Practical procedures, such as using microscopes or heating apparatus, should also be practised regularly so that pupils do not forget what they have learned. This covers how to process and present scientific data in a variety of ways to explore relationships and communicate results to others. Pupils learn about different types of tables and graphs and how to identify correlations. An introduction to building students’ understanding of energy using the stores and pathways approach.

It has drawn on research from many different countries and organisations. Teacher explanations and worked examples should make connections between knowledge explicit to pupils. This may include using carefully selected analogies and models to help pupils link changes at the macroscopic and tangible levels to microscopic and submicroscopic levels. For example, teaching pupils about the nature of chemical knowledge helps them to connect what happens at the macroscopic level to the submicroscopic level involving particles. This prevents pupils from confusing macroscopic changes with submicroscopic changes – say, thinking a decrease in the size of a piece of metal is due to the ‘shrinking’ of particles.

This is made up of formal learning and teaching events such as lectures, seminars, tutorials, as well as independent study. Support our mission to promote excellence in science teaching and learning by becoming a member. SEFARI is committed to the use of research and knowledge to help us better understand the world around us, and to make better decisions.

A high-quality science education depends on effective subject and school leadership. This starts with allocating sufficient curriculum time to teach the science curriculum. However, research shows this does not always happen, particularly in primary schools.

For example, there are concerns in biological education that there is a zoo-centric focus and that pupils do not encounter the full range of living organisms in the classroom . Similar findings about the importance of teachers’ questioning and quality talk, during or after practical work, have been reported elsewhere. These further support Millar’s view that effective practical work must form part of a wider instructional strategy. Millar outlines 5 related, but distinct, purposes of practical work in helping pupils learn substantive knowledge.

There is concern, from organisations such as the Wellcome Trust as well as Ofsted, that removing external science assessments in 2009 made schools narrow their curriculum to focus on mathematics and English.
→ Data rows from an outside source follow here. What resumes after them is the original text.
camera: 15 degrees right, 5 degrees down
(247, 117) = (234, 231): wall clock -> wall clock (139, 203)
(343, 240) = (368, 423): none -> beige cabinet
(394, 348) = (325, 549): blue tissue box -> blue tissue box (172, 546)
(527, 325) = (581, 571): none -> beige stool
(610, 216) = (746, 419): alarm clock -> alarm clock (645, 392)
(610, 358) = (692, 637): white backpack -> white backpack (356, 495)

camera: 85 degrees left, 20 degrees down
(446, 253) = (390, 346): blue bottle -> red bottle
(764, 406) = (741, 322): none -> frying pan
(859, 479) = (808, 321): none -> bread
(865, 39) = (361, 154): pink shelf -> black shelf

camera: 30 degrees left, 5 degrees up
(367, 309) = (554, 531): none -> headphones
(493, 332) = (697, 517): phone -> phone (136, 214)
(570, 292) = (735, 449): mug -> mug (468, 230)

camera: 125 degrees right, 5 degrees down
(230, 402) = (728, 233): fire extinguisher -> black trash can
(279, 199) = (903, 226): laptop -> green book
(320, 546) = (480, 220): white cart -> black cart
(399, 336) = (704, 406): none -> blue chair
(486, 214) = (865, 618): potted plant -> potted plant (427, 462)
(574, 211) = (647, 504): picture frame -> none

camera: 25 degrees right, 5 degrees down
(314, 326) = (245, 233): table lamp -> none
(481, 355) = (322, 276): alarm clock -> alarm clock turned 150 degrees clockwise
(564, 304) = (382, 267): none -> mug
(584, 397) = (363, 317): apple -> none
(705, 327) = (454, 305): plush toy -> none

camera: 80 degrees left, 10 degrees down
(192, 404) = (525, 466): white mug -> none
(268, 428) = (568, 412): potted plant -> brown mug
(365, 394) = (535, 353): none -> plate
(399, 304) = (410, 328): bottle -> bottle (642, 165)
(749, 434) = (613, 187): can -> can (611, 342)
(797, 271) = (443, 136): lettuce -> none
Formative assessment can also be used to find out whether pupils retain and use specific misconceptions. Distractor-driven assessment tools can be especially helpful, such as multiple-choice questions that present pupils with both the scientific conception and misconception.

Despite the increase in the number of pupils wanting to study the sciences beyond age 16, it is important to remember that these pupils are the exception. Indeed, research shows that many pupils leave school without a basic knowledge or appreciation of science and that their interest declines with time spent at school. Often, this decrease in interest and motivation occurs when pupils have to make so-called ‘choices’ about science pathways. For example, many pupils wrongly assume that science is not for them when they are prevented from choosing triple science at GCSE.

It is also important that teachers do not assume that pupils can easily transfer their learning from mathematics to the science classroom. Like substantive knowledge, evidence suggests that disciplinary knowledge should be articulated and sequenced in the curriculum. This supports progression of important disciplinary concepts and procedures. This covers how evidence is used, alongside substantive knowledge, to draw tentative but valid conclusions. It includes the distinction between correlation and causation and knowing that explanation is distinct from data and does not simply emerge from it.